– Кто тут Солоневич Борис?
– Я, – сказал брат.
– Что такое oleum ricini?
Борис даже слегка отодвинулся от столь неожиданного вопроса.
– Касторка. А вам это для чего?
– А что такое aciduim arsenicosum? В каком растворе употребляется acibum carbolicum?
Я ничего не понимал. И Борис тоже. Получив удовлетворительные ответы на эти таинственные вопросы, интеллигенты переглянулись.
– Годен? – спросил один из них у другого.
– Годен, – подтвердил другой.
– Вы назначены врачом амбулатории, – сказал Борису интеллигент. – Забирайте ваши вещи и идёмте со мною. Там уж стоит очередь на приём. Будете жить в кабинке около амбулатории.
Итак, таинственные вопросы оказались экзаменом на звание врача. Нужно сказать откровенно, что перед неожиданностью этого экзаменационного натиска мы оказались несколько растерянными. Но дискуссировать не приходилось. Борис забрал все наши рюкзаки и в сопровождении Юры и обоих интеллигентов ушёл в «кабинку». А кабинка – это отдельная комнатушка при амбулаторном бараке, которая имела то несомненное преимущество, что в ней можно было оставить вещи в некоторой безопасности от уголовных налётов.

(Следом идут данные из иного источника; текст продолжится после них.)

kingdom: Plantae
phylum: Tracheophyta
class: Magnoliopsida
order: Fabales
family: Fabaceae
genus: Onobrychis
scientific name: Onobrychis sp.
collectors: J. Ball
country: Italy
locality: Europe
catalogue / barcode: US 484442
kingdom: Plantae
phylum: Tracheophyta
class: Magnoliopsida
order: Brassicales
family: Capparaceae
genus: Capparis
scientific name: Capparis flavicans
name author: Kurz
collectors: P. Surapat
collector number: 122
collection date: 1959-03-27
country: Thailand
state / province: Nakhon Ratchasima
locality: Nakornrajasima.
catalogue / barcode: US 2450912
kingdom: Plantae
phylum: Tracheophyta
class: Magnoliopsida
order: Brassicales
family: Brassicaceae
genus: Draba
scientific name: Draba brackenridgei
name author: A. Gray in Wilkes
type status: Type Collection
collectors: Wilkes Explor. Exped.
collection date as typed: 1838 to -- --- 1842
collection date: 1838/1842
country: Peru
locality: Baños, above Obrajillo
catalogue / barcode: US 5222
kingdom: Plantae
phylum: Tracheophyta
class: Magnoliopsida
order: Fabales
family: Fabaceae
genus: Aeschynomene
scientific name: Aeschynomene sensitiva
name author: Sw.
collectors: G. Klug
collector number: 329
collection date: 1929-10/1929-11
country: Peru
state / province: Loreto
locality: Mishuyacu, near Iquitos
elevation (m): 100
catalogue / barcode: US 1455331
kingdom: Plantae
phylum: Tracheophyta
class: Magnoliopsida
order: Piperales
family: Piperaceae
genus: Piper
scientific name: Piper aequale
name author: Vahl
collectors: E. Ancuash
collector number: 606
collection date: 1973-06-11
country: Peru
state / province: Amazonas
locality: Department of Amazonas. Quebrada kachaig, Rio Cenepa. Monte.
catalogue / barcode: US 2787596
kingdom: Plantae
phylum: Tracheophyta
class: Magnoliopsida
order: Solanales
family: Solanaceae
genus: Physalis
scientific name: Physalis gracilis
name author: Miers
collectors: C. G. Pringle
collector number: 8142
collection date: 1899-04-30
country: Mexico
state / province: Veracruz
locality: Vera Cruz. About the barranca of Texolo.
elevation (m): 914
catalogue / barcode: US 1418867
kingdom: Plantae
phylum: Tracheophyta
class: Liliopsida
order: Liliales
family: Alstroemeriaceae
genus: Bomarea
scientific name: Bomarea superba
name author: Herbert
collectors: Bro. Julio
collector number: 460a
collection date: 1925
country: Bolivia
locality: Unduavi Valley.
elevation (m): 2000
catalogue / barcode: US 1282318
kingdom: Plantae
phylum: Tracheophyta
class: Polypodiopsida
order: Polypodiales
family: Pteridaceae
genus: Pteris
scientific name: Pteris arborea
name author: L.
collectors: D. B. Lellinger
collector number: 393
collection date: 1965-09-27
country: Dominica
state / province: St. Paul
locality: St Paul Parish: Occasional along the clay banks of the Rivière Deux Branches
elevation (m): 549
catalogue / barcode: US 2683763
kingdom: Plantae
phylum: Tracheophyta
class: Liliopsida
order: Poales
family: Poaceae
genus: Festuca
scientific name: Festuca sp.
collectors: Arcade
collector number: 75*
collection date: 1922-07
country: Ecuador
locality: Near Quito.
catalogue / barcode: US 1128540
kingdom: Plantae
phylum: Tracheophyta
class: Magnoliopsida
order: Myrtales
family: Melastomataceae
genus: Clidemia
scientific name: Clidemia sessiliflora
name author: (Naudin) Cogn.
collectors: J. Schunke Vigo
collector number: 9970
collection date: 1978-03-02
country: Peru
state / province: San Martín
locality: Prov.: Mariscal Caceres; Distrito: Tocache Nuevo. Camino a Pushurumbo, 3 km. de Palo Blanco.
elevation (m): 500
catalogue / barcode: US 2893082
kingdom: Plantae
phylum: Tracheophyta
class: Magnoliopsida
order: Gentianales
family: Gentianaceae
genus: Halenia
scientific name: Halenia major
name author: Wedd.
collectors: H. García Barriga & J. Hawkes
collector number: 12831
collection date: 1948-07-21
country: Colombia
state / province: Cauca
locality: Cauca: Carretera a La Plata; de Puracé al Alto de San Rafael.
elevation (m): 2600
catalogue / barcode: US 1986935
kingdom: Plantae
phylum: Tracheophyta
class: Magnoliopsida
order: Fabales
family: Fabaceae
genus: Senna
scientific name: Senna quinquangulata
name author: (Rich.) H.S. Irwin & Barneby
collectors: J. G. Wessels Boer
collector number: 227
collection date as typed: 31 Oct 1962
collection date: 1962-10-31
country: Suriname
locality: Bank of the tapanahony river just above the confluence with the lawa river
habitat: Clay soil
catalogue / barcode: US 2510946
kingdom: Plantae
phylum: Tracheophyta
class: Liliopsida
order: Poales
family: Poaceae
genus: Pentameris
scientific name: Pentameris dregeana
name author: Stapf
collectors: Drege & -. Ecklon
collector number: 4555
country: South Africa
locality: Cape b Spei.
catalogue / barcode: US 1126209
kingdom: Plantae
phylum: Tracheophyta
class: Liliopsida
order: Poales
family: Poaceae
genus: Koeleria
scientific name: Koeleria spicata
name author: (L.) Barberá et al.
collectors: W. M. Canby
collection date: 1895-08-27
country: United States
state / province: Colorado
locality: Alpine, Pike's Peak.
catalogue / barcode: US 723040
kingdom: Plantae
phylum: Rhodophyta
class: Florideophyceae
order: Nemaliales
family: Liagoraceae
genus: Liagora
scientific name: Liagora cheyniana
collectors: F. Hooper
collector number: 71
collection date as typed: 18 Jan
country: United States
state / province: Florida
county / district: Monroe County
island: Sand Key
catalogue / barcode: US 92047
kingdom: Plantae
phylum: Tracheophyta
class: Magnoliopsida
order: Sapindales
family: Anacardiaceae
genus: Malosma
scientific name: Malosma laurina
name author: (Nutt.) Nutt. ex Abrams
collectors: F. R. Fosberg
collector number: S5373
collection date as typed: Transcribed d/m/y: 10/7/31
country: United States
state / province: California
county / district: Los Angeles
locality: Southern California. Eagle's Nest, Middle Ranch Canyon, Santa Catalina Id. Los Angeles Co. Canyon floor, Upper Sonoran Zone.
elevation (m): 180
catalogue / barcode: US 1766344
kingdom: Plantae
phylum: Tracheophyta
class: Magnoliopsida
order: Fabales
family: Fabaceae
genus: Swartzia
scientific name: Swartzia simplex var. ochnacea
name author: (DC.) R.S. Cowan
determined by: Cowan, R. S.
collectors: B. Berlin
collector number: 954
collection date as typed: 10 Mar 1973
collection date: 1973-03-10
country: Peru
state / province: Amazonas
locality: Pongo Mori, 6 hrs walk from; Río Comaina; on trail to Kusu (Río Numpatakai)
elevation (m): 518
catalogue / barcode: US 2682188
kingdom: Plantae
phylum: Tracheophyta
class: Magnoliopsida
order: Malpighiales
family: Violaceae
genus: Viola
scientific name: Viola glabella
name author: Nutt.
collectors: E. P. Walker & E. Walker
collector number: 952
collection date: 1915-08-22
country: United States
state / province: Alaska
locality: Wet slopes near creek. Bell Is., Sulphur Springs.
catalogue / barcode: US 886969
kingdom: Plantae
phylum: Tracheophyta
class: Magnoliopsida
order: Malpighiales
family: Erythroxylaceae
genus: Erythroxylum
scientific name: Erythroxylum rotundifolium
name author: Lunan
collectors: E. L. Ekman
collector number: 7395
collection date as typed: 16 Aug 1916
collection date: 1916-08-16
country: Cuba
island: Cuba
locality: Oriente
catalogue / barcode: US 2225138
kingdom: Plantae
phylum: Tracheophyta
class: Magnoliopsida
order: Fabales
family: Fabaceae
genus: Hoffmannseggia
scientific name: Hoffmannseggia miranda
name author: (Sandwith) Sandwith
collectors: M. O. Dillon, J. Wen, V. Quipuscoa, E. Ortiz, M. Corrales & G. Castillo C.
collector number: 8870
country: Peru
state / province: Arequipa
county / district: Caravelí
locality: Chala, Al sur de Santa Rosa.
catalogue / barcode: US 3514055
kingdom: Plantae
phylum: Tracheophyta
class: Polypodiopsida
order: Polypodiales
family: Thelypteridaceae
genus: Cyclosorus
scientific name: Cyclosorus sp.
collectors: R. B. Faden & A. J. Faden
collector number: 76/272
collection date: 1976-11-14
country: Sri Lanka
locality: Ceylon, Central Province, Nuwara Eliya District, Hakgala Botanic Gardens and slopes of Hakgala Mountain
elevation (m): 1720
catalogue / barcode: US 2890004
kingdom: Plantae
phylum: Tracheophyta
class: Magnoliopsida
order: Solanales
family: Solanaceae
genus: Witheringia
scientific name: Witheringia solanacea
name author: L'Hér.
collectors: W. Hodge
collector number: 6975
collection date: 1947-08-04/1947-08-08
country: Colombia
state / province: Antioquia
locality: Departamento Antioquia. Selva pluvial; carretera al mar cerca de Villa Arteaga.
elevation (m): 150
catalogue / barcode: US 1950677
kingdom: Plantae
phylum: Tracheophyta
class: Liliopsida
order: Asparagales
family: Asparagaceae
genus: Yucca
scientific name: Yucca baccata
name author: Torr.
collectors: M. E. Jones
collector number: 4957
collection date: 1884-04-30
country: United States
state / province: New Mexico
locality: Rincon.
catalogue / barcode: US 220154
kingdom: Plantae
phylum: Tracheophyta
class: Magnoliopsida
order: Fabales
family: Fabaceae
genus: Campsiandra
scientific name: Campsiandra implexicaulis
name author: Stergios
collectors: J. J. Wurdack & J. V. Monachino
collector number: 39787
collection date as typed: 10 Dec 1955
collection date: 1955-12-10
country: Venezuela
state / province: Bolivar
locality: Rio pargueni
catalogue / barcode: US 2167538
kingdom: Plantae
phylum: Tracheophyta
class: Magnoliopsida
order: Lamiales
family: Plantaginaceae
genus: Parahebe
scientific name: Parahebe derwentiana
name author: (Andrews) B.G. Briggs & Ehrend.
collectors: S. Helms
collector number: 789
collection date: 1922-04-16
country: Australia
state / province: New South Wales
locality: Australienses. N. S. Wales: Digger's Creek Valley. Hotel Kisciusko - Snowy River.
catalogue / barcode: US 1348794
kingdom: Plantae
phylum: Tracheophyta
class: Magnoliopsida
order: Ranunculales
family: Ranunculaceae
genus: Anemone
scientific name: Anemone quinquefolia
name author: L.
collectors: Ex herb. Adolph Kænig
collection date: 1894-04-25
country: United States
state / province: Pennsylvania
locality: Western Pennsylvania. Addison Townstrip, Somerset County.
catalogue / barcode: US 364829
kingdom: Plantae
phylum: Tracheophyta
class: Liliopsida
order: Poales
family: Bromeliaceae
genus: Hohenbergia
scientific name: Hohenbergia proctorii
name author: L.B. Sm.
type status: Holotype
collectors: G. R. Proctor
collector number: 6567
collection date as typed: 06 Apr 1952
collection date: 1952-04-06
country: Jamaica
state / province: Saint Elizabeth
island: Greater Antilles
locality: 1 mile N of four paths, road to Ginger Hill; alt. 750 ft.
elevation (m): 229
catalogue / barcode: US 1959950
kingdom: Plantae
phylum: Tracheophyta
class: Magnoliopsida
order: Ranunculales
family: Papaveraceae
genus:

Ночь прошла скверно. На дворе стояла оттепель, и сквозь щели потолка нас поливал тающий снег. За ночь мы промокли до костей. Промокли и наши одеяла. Утром мы, мокрые и не выспавшиеся пошли к Борису, прихватив туда все свои вещи, слегка обогрелись в пресловутой кабинке к пошли нажимать на все пружины для Подпорожья. В лес мы, конечно, не пошли. К полдню я и Юра уже имели, правда, пока только принципиальное, назначение в Подпорожье, в УРЧ.
УРКИ В ЛАГЕРЕ
Пока все мы судорожно мотались по нашим делам, лагпункт продолжал жить своей суматошной каторжной жизнью. Прибыл ещё один эшелон, ещё тысячи две заключённых, для которых одежды уже не было да и помещения тоже. Людей перебрасывали из барака в барак, пытаясь «уплотнить» эти гробообразные ящики и без того набитые до отказу. Плотничьи бригады наспех строили новые бараки. По раскисшим от оттепели «улицам» подвозились серые промокшие брёвна. Дохлые лагерные клячи застревали на ухабах. Сверху моросила какая-то дрянь – помесь снега и дождя. Увязая по колени в разбухшем снегу, проходили колонны «новичков» – та же серая рабоче-крестьянская скотинка, какая была и в нашем эшелоне. Им будет намного хуже, ибо они останутся в том, в чём приехали сюда. Казённое обмундирование уже исчерпано, а ждут ещё три-четыре эшелона.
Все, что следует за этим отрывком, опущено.